= Document excerpt =
=== Begin Enclosure ===

Make Your Own Basics: The fisherman sweater

Make Your Own Basics: The fisherman sweater

If you know me at all, you know that A) I believe no closet is complete without a good ol’ ivory fisherman cable sweater, or “aran sweater,” and that B) I’ll take any opportunity to blog about my favorite fisherman sweater patterns, even if it means repeating myself somewhat. So obviously, sooner or later, the fisherman sweater installment of Make Your Own Basics was bound to happen. (As is my knitting one! One of these days.) I put together a roundup last year of a whole big bunch of favorites, and there are new ones all the time, but for the sake of Basics, I’m boiling it down to just the truly classic—

TOP: Honestly, all the best aran patterns I’ve seen are in vintage pattern booklets, and the crème de la crème is Bernat 536-145 (aka 4106-145), from the Bernat Book of Irish Knits, 1967. With this Basics series, I’ve tried to stick to easily accessible/downloadable patterns, but given the number of people who pipe up every time to say “I have that book!” it seems like it must not be terribly hard to come by — and regardless, well worth effort. This particular pattern is written for four sizes, but it’s unisex — meaning a deep yoke and wide upper sleeves to accommodate a manly-man physique. I have a huge yearning to create charts for this old pattern and rework it a bit in the process, but I would also very happily knit and wear it as is.

=== End Enclosure ===

Stored entries
=== Begin Enclosure ===

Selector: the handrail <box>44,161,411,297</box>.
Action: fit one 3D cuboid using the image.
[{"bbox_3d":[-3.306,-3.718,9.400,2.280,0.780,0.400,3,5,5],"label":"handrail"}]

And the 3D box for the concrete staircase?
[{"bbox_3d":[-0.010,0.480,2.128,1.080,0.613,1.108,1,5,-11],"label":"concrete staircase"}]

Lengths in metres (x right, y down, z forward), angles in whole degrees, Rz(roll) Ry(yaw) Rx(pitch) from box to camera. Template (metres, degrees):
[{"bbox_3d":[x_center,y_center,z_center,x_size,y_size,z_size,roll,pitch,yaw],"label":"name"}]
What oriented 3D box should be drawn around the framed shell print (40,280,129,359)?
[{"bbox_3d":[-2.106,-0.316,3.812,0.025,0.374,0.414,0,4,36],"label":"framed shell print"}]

=== End Enclosure ===
=== Begin Enclosure ===

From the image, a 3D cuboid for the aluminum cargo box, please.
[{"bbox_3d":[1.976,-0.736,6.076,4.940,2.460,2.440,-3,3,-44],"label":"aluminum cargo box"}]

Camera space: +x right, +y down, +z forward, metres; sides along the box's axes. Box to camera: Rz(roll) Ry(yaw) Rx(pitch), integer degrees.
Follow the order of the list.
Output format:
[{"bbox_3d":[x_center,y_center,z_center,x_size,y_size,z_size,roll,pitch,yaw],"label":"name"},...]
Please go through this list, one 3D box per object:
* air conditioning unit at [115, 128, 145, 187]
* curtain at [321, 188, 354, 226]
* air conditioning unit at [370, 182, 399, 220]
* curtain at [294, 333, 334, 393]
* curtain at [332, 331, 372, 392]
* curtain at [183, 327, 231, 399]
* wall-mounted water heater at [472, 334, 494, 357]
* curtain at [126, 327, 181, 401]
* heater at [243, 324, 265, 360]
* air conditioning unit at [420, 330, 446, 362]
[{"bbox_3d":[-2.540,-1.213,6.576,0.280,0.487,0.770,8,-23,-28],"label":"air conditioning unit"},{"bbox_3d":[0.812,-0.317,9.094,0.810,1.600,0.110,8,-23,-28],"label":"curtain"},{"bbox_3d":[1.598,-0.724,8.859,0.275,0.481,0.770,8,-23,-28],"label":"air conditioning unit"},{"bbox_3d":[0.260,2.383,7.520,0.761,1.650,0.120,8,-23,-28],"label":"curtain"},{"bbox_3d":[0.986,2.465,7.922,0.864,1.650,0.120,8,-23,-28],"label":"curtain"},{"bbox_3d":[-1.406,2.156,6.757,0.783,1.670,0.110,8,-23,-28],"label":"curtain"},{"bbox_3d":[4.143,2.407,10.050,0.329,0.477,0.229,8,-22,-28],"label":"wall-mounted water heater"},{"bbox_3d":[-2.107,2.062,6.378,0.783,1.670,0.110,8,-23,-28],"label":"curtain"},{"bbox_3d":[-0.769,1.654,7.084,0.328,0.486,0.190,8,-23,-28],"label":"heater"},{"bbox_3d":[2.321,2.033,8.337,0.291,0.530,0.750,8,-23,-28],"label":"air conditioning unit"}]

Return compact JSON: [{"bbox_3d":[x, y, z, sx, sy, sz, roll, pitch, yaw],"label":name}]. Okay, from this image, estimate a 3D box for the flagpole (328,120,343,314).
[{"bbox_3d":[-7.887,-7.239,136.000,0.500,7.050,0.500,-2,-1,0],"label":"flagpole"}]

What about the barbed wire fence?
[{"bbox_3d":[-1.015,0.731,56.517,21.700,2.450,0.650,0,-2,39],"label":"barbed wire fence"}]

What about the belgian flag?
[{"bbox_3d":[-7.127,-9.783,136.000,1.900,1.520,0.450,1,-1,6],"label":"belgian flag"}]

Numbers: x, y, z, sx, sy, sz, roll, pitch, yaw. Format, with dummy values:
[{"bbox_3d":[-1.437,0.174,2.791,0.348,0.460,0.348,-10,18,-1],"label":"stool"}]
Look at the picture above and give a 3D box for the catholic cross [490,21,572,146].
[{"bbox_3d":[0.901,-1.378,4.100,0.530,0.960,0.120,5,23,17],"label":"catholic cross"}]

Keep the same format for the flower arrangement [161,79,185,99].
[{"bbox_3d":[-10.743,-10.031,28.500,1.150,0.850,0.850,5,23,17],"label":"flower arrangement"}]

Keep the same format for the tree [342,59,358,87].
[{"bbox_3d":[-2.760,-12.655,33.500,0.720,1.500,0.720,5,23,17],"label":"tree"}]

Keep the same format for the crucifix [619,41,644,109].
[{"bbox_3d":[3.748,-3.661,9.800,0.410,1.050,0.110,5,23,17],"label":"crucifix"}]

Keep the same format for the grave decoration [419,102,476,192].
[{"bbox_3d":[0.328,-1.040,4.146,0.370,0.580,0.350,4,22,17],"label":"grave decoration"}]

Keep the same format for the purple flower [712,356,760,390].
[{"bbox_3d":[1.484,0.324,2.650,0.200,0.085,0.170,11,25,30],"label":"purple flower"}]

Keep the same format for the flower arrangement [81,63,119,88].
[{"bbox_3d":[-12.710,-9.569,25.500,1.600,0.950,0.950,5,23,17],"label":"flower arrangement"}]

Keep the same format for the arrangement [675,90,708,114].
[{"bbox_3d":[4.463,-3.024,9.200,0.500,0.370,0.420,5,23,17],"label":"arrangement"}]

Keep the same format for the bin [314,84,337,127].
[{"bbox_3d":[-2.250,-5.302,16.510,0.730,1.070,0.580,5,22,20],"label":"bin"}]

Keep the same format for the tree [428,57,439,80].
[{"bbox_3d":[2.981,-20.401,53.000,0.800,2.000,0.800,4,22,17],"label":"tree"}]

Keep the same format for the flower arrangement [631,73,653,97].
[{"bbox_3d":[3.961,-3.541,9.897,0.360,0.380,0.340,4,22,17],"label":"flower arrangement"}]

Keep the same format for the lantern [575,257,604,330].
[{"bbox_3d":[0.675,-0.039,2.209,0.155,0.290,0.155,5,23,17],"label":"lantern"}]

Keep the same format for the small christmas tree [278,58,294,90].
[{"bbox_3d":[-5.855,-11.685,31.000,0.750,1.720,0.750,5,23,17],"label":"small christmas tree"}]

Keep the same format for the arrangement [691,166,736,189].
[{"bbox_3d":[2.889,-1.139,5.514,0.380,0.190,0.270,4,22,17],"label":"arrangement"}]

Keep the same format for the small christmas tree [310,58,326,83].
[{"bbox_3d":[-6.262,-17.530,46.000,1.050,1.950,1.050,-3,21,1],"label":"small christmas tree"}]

=== End Enclosure ===

= What is being asked =
Does each statement agree with the fisherman sweater text? Answer yes or no for each, quoting the deciding words from the text.
1. The Bernat pattern comes from a book published in 1967.
2. The Bernat pattern is meant for women only.
3. For the Basics series, the writer has tried to stick to easily accessible or downloadable patterns.
The records have no connection to the text.

= Output =
1. Yes: "from the Bernat Book of Irish Knits, 1967"
2. No: "This particular pattern is written for four sizes, but it’s unisex"
3. Yes: "With this Basics series, I’ve tried to stick to easily accessible/downloadable patterns"